DIE ZEIT: Herr Kachelmann, seit Ende Mai wissen wir jetzt alle, was die Wetterlage "Tief Mitteleuropa" bedeutet: viel Ärger. Ist sie für Meteorologen besonders schwierig?

Jörg Kachelmann: Nein, diese Wetterlage ist nichts Besonderes. Man kann ja auch gar nicht so viel machen als Meteorologe. Nur das Gebiet abgrenzen, in dem es knallen kann, und dann setzt man sich hin und wartet, bis es tatsächlich knallt. Sobald das Gewitter dann da ist, weiß man auch, wohin es zieht, und gibt seine Warnungen heraus.

ZEIT: Sie haben während des aktuellen Wettergeschehens das Wort "Hochwatergate" in Umlauf gebracht. Das ist wahrscheinlich kein meteorologischer Fachbegriff ...

Kachelmann: Korrekt.

ZEIT: Was meinen Sie damit?

Kachelmann: Um bei einer Unwetterlage zu verhindern, dass Menschen zu Schaden kommen, müssen alle mithelfen. Meteorologen, Medien und die örtlichen Behörden. Leider haben die Medien ihren Teil nicht gemacht.

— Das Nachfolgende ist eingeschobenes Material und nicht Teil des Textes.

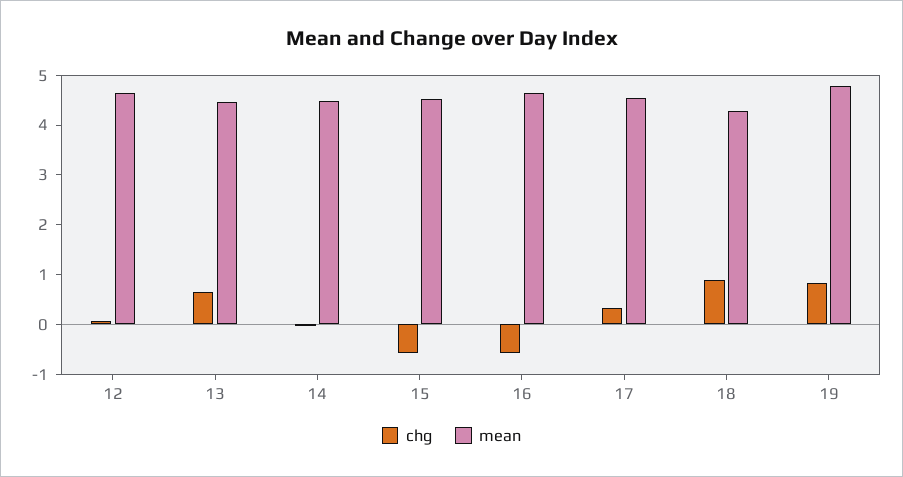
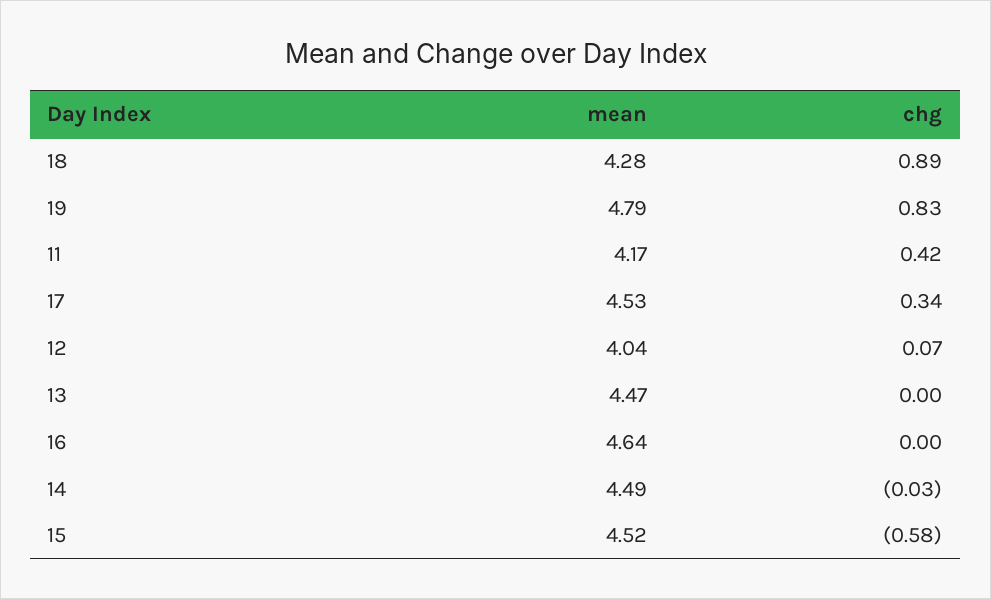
mean, 12: 4.6 -> 4.04
chg, 13: 0.6 -> 0
chg, 16: -0.6 -> 0
mean, 11: none -> 4.17
chg, 11: none -> 0.42

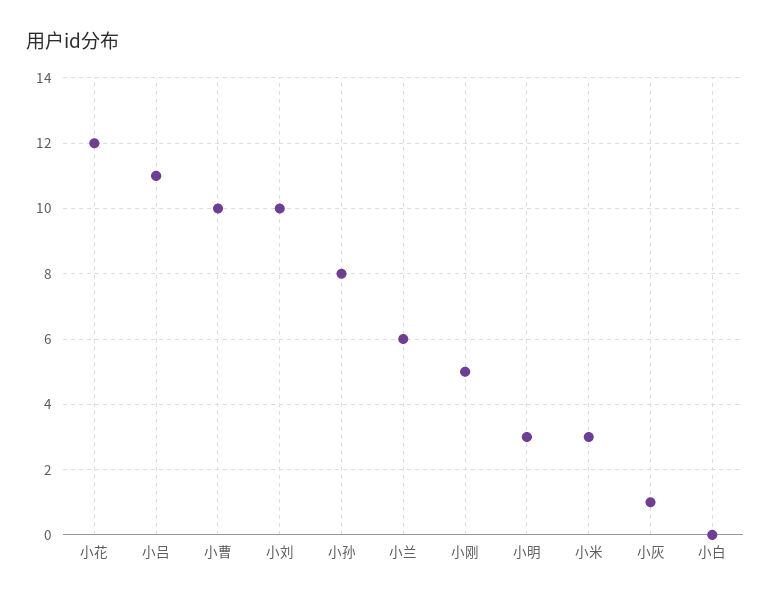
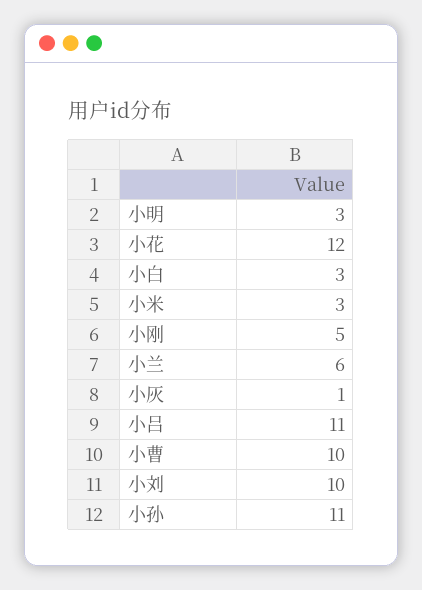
小孙: 8 -> 11
小白: 0 -> 3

ZEIT: Nach dem ersten schweren Gewitter-Wochenende in den letzten Maitagen haben Sie den Südwestrundfunk heftig kritisiert, Anfang Juni dann den Bayerischen Rundfunk. Sie sprachen von einer "Weigerung zur Information der Bevölkerung". Was haben die Sender denn unterlassen?

Kachelmann: Eigentlich alles, wenn man bedenkt, dass die Betroffenen hinterher gesagt haben, sie seien von dem Unwetter überrascht worden. Niemand muss im Jahr 2016 noch von einem Unwetter überrascht werden!

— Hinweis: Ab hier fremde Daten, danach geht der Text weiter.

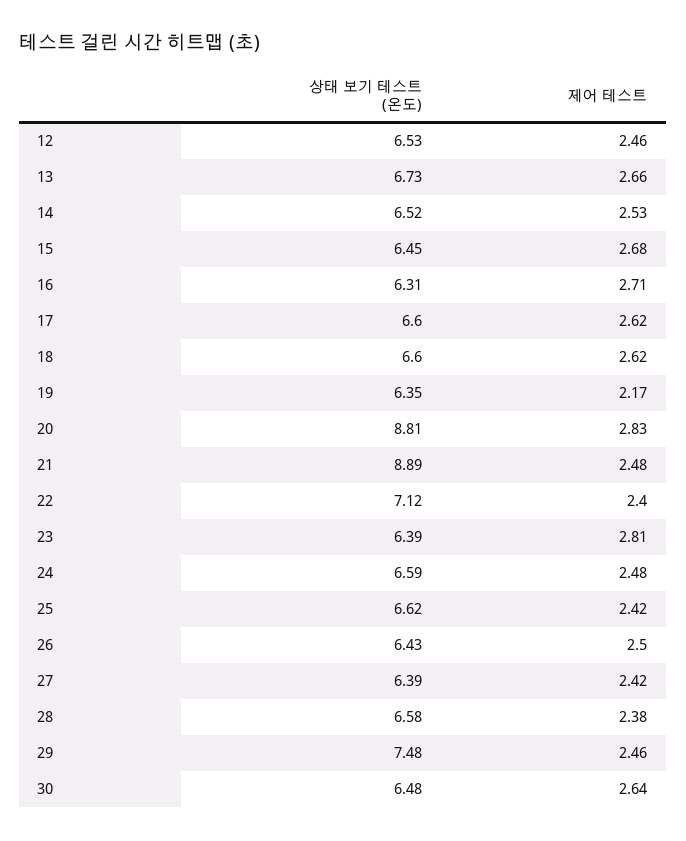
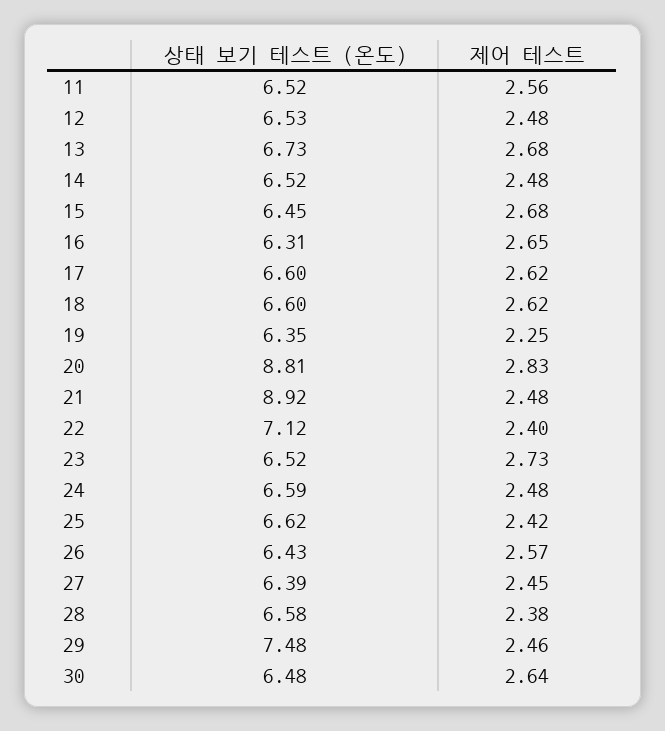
제어 테스트, 12: 2.46 -> 2.48
제어 테스트, 13: 2.66 -> 2.68
제어 테스트, 14: 2.53 -> 2.48
제어 테스트, 16: 2.71 -> 2.65
제어 테스트, 19: 2.17 -> 2.25
상태 보기 테스트 (온도), 21: 8.89 -> 8.92
상태 보기 테스트 (온도), 23: 6.39 -> 6.52
제어 테스트, 23: 2.81 -> 2.73
제어 테스트, 26: 2.5 -> 2.57
제어 테스트, 27: 2.42 -> 2.45
상태 보기 테스트 (온도), 11: none -> 6.52
제어 테스트, 11: none -> 2.56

ZEIT: Aber heißt es nicht immer, ein Gewitter sei so schwer vorherzusagen, weil man nicht wissen kann, wann und wo genau es entstehen wird?

Kachelmann: Richtig, man kann eigentlich erst warnen, wenn das Gewitter da ist. Bewegt es sich dann zusätzlich nur sehr langsam vorwärts, beginnt die Uhr zu ticken. Bei der Wetterlage der vergangenen zwei Wochen hatten wir immer wieder Gewitter, die sich kaum bewegten und sich länger über demselben Ort entleerten. Man hat trotzdem noch etwas Zeit, bevor sie in einem Hochwasser münden. Das ist natürlich schwierig zu verstehen, weil Augenzeugen hinterher immer beschreiben, von einer Minute auf die andere sei das Wasser gekommen. Aber man hat ein Zeitfenster von ein bis drei Stunden, bis die Flut kommt. Ich hätte gerne gesehen, dass dieses Zeitfenster genutzt wird.

ZEIT: Selbst drei Stunden sind aber nur ein knapper Zeitraum ...

Kachelmann: Ich besitze seit 2005 eine Firma in Oklahoma, wo das Wetter oft viel böser ist als zumeist in Deutschland. Es gibt viele Tornados, Gewitter und genau das, was bei uns gerade passiert. Dort heißt es flash floodBlitzflut. Obwohl die meisten Unwetter stärker sind als hier, sterben dabei in den USA nur sehr wenige Menschen. Wenn es in Oklahoma gefährlich wird, stellen alle vier Fernsehsender samt und sonders ihr Programm um, schicken alle Leute los und berichten nur noch über das Wetter, Livestream inklusive. Das hat zur Folge, dass niemand der Realität ausweichen kann – man erreicht praktisch hundert Prozent der Bevölkerung.

ZEIT: Hätten auch bei uns die normalen Sendungen unterbrochen werden sollen?